I'd just like to weigh in on this (old) discussion. Ext JS really should escape all input.
The problem
Consider a web app using a JSON api. All serious JSON apis send
raw data. They do not html encode the data over the wire! Examples are the twitter api, amazon api, google api. I'm not talking about CSS, I just mean they send "some tweet by <adam>" not "some tweet by <adam>".
So this means we must htmlescape() on the client side when we recieve the data before we write to the DOM. The only question is who is responsible for the escaping.
Who is responsible?
I believe Ext is responsible. Why?
- The framework should protect beginners from this problem
- Ext has a well defined set of widgets for which to escape. My point being once you've written a big insecure web application its probably more sensible to subclass all the Ext widgets you use and implement escaping anyway. So this should just happen in Ext.

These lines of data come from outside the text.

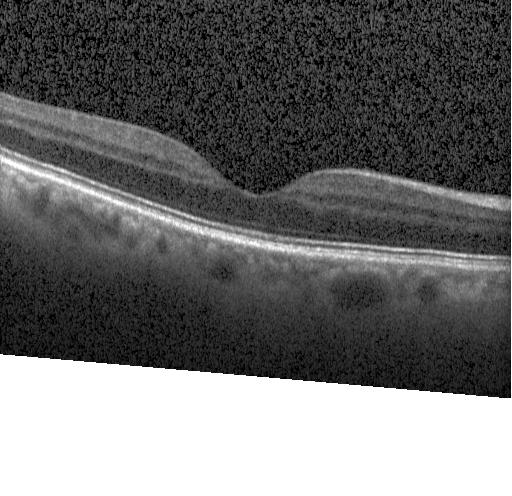

OCT finding: no choroidal neovascularization, no diabetic macular edema, and no drusen.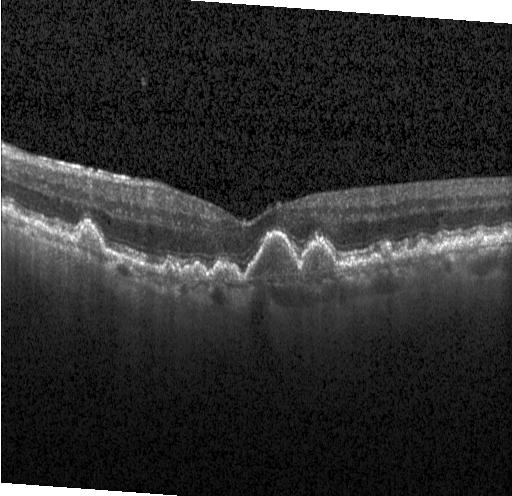

Instrument: Heidelberg Spectralis; horizontal scan through the fovea; spectral-domain optical coherence tomography; OCT line scan.
This B-scan demonstrates multiple drusen.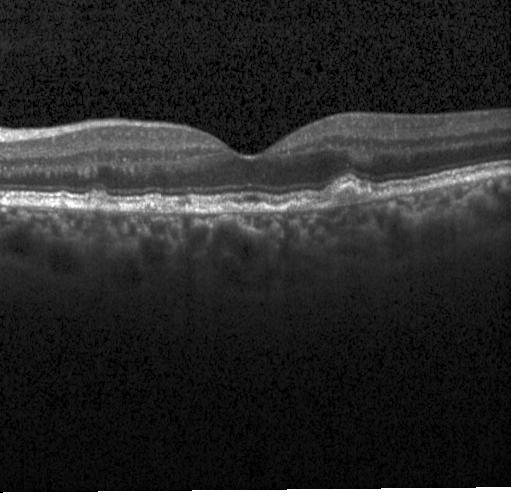
Optical coherence tomography B-scan, Heidelberg Spectralis.
Multiple drusen.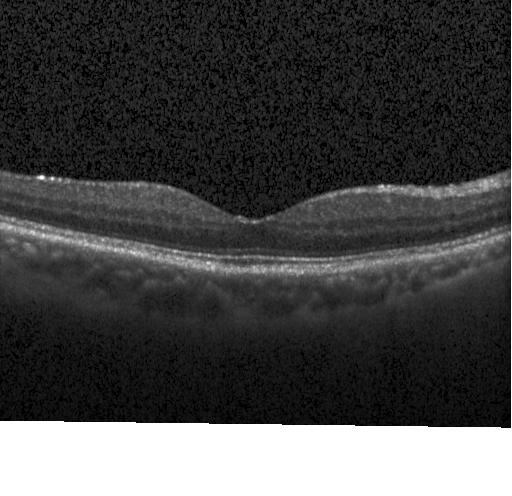

Retinal OCT cross-section; Heidelberg Spectralis OCT system; fovea-centered; SD-OCT
Finding: neither CNV, DME, nor drusen.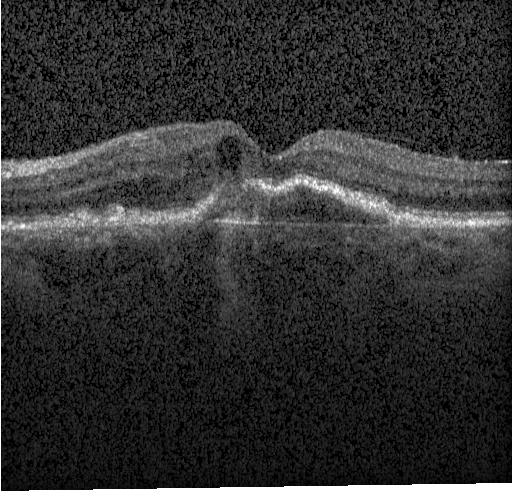
OCT B-scan showing CNV.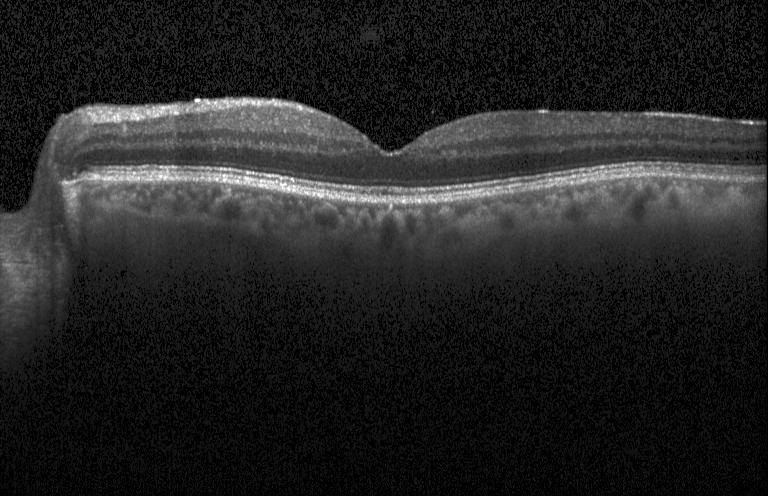

Through the macula. Retinal OCT cross-section. Spectral-domain optical coherence tomography. Heidelberg Spectralis
No evidence of CNV, DME, or drusen.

- As mentioned earlier the naming of properties and methods is not consistient. Consider TreeNode::setText which does not escape input. This should be called TreeNode::setHTML
An example of a framework which does autoescape automatically is the django template layer. They went through a painful API transition to do this but the framework comes out much more secure. You can read the rationale for the change:
http://code.djangoproject.com/wiki/AutoEscaping
http://groups.google.com/group/djang...62232b73?pli=1
http://groups.google.com/group/djang...c34ce7cc96e283
The only real rationale I can think of for not doing this is lack of resources which is fair enough. But right now Ext makes it very hard to write a complex secure webapp.